Text:
++++++++++++++++++++
Updated 09/09/2022 at 14:32 GMT

After the death of Her Majesty Queen Elizabeth II, aged 96, on Thursday, Ian Chadband pays tribute to Her Majesty’s sense of duty in supporting the nation’s pastimes, be it polo or pigeon racing. It was that sense of duty that made her both British sport’s most dutiful servant and also its star attraction.

Bobby Moore receives the Jules Rimet World Cup trophy from the Queen of England after beating West Germany in the final in 1966

Image credit: Getty Images

By many accounts, beyond her unquenchable passion for equestrianism, and horse racing in particular, the Queen wasn’t actually the most avid fan of all sports.
There were some she could take - motor racing was one of her fancies - and evidently others she could happily leave.
Take FA Cup finals. She bypassed them year after year once she’d presented the trophy to Southampton’s Peter Rodrigues back in 1976. After all, the joke went, she’d seen it all after watching the Saints beat Manchester United.
Yet, as in so many other walks of her extraordinary life, the Queen understood implicitly her duty in supporting the nation’s pastimes, be it polo or pigeon racing.
A figurehead at 70 different sports organisations - yes, it really did include the North Road Championship Club for pigeon fanciers - there was not one which her patronage could not enhance.
For here was someone who was both British sport’s most dutiful servant while also being its star attraction.
Indeed, when you gaze back at defining stories of British sport over her extraordinary reign, how many of those plot lines were gilded simply by her just being there?
The 1953 Matthews FA Cup final, Gordon Richards’ Coronation Derby win on Pinza that same year, the 1966 World Cup final, Virginia Wade’s 1977 Wimbledon win, the 2012 Olympic opening ceremony, countless Commonwealth Games … sporting pictures framed for ever in the mind’s eye with the Queen at the epicentre.
Look at Bobby Moore, after wiping his hands so as not to sully her pristine white gloves, about to collect the gleaming Jules Rimet from the dazzling yellow-clad monarch.
What a picture; a young sporting king and a nation’s Queen freeze-framed in one perfect moment.
++++++++++++++++++++
Material provided:
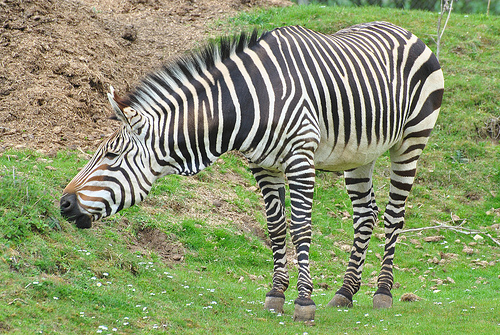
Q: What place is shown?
++++++++++++++++++++
Brief:
Answer these from the tribute to the Queen:
(a) To whom did the Queen present the FA Cup trophy in 1976?
(b) At how many different sports organizations was she a figurehead?
(c) Whose 1977 Wimbledon win is listed among the defining stories of British sport?

Response area:
(a) Southampton's Peter Rodrigues
(b) 70
(c) Virginia Wade's